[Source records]
-.-.-
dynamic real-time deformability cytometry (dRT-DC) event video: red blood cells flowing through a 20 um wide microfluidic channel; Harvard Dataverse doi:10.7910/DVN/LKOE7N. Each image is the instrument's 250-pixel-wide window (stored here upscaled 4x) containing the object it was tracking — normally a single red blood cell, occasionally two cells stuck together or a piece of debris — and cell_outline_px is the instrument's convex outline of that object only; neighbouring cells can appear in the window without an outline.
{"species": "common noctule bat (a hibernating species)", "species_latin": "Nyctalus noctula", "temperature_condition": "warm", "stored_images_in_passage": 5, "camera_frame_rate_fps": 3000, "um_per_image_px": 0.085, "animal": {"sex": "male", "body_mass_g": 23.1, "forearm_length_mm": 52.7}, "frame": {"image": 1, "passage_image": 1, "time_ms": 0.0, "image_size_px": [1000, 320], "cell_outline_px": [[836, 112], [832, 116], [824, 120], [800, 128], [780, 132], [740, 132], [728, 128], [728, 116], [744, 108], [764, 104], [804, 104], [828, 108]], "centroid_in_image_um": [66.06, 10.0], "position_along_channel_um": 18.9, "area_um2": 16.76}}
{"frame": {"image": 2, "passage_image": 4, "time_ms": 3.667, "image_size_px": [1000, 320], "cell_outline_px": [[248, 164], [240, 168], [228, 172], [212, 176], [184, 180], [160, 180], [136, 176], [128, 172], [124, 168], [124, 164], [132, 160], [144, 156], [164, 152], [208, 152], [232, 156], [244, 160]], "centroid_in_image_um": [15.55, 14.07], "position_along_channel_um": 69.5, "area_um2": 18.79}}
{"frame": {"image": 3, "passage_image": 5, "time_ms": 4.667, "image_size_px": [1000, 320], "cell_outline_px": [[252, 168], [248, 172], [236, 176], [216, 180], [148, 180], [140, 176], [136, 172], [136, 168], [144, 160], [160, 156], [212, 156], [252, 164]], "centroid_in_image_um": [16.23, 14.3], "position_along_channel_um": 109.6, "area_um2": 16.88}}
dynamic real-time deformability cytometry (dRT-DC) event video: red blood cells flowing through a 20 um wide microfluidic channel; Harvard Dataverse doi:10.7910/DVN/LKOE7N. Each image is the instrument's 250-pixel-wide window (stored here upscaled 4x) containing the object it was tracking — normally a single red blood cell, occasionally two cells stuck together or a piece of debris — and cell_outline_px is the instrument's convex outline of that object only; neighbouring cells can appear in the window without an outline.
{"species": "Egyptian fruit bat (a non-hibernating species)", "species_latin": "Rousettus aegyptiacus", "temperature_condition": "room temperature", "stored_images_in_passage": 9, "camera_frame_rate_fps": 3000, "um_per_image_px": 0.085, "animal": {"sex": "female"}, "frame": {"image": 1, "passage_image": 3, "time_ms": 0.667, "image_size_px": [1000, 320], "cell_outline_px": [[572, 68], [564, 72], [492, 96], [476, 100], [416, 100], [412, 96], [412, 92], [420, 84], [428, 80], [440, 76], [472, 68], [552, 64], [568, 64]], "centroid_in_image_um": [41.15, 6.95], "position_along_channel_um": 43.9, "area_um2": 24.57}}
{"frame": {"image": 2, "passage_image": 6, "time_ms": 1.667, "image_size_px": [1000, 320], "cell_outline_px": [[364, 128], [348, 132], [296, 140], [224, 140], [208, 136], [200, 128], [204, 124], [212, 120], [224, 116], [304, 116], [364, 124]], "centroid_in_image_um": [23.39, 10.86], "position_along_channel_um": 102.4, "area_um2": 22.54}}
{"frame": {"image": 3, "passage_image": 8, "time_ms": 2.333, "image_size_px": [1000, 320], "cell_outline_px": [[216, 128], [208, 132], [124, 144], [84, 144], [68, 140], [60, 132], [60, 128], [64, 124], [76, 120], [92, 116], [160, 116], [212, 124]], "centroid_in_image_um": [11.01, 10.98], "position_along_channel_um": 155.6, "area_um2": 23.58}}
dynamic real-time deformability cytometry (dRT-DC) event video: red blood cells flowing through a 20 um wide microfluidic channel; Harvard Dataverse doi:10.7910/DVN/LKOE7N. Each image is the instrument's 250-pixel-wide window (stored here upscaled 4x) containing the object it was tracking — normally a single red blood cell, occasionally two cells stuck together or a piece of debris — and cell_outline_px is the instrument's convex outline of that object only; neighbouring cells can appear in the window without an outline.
-.-.-
AIM: Print again each line of the listing above, exactly as it appears.

REPLY:
dynamic real-time deformability cytometry (dRT-DC) event video: red blood cells flowing through a 20 um wide microfluidic channel; Harvard Dataverse doi:10.7910/DVN/LKOE7N. Each image is the instrument's 250-pixel-wide window (stored here upscaled 4x) containing the object it was tracking — normally a single red blood cell, occasionally two cells stuck together or a piece of debris — and cell_outline_px is the instrument's convex outline of that object only; neighbouring cells can appear in the window without an outline.
{"species": "common noctule bat (a hibernating species)", "species_latin": "Nyctalus noctula", "temperature_condition": "warm", "stored_images_in_passage": 5, "camera_frame_rate_fps": 3000, "um_per_image_px": 0.085, "animal": {"sex": "male", "body_mass_g": 23.1, "forearm_length_mm": 52.7}, "frame": {"image": 1, "passage_image": 1, "time_ms": 0.0, "image_size_px": [1000, 320], "cell_outline_px": [[836, 112], [832, 116], [824, 120], [800, 128], [780, 132], [740, 132], [728, 128], [728, 116], [744, 108], [764, 104], [804, 104], [828, 108]], "centroid_in_image_um": [66.06, 10.0], "position_along_channel_um": 18.9, "area_um2": 16.76}}
{"frame": {"image": 2, "passage_image": 4, "time_ms": 3.667, "image_size_px": [1000, 320], "cell_outline_px": [[248, 164], [240, 168], [228, 172], [212, 176], [184, 180], [160, 180], [136, 176], [128, 172], [124, 168], [124, 164], [132, 160], [144, 156], [164, 152], [208, 152], [232, 156], [244, 160]], "centroid_in_image_um": [15.55, 14.07], "position_along_channel_um": 69.5, "area_um2": 18.79}}
{"frame": {"image": 3, "passage_image": 5, "time_ms": 4.667, "image_size_px": [1000, 320], "cell_outline_px": [[252, 168], [248, 172], [236, 176], [216, 180], [148, 180], [140, 176], [136, 172], [136, 168], [144, 160], [160, 156], [212, 156], [252, 164]], "centroid_in_image_um": [16.23, 14.3], "position_along_channel_um": 109.6, "area_um2": 16.88}}
dynamic real-time deformability cytometry (dRT-DC) event video: red blood cells flowing through a 20 um wide microfluidic channel; Harvard Dataverse doi:10.7910/DVN/LKOE7N. Each image is the instrument's 250-pixel-wide window (stored here upscaled 4x) containing the object it was tracking — normally a single red blood cell, occasionally two cells stuck together or a piece of debris — and cell_outline_px is the instrument's convex outline of that object only; neighbouring cells can appear in the window without an outline.
{"species": "Egyptian fruit bat (a non-hibernating species)", "species_latin": "Rousettus aegyptiacus", "temperature_condition": "room temperature", "stored_images_in_passage": 9, "camera_frame_rate_fps": 3000, "um_per_image_px": 0.085, "animal": {"sex": "female"}, "frame": {"image": 1, "passage_image": 3, "time_ms": 0.667, "image_size_px": [1000, 320], "cell_outline_px": [[572, 68], [564, 72], [492, 96], [476, 100], [416, 100], [412, 96], [412, 92], [420, 84], [428, 80], [440, 76], [472, 68], [552, 64], [568, 64]], "centroid_in_image_um": [41.15, 6.95], "position_along_channel_um": 43.9, "area_um2": 24.57}}
{"frame": {"image": 2, "passage_image": 6, "time_ms": 1.667, "image_size_px": [1000, 320], "cell_outline_px": [[364, 128], [348, 132], [296, 140], [224, 140], [208, 136], [200, 128], [204, 124], [212, 120], [224, 116], [304, 116], [364, 124]], "centroid_in_image_um": [23.39, 10.86], "position_along_channel_um": 102.4, "area_um2": 22.54}}
{"frame": {"image": 3, "passage_image": 8, "time_ms": 2.333, "image_size_px": [1000, 320], "cell_outline_px": [[216, 128], [208, 132], [124, 144], [84, 144], [68, 140], [60, 132], [60, 128], [64, 124], [76, 120], [92, 116], [160, 116], [212, 124]], "centroid_in_image_um": [11.01, 10.98], "position_along_channel_um": 155.6, "area_um2": 23.58}}
dynamic real-time deformability cytometry (dRT-DC) event video: red blood cells flowing through a 20 um wide microfluidic channel; Harvard Dataverse doi:10.7910/DVN/LKOE7N. Each image is the instrument's 250-pixel-wide window (stored here upscaled 4x) containing the object it was tracking — normally a single red blood cell, occasionally two cells stuck together or a piece of debris — and cell_outline_px is the instrument's convex outline of that object only; neighbouring cells can appear in the window without an outline.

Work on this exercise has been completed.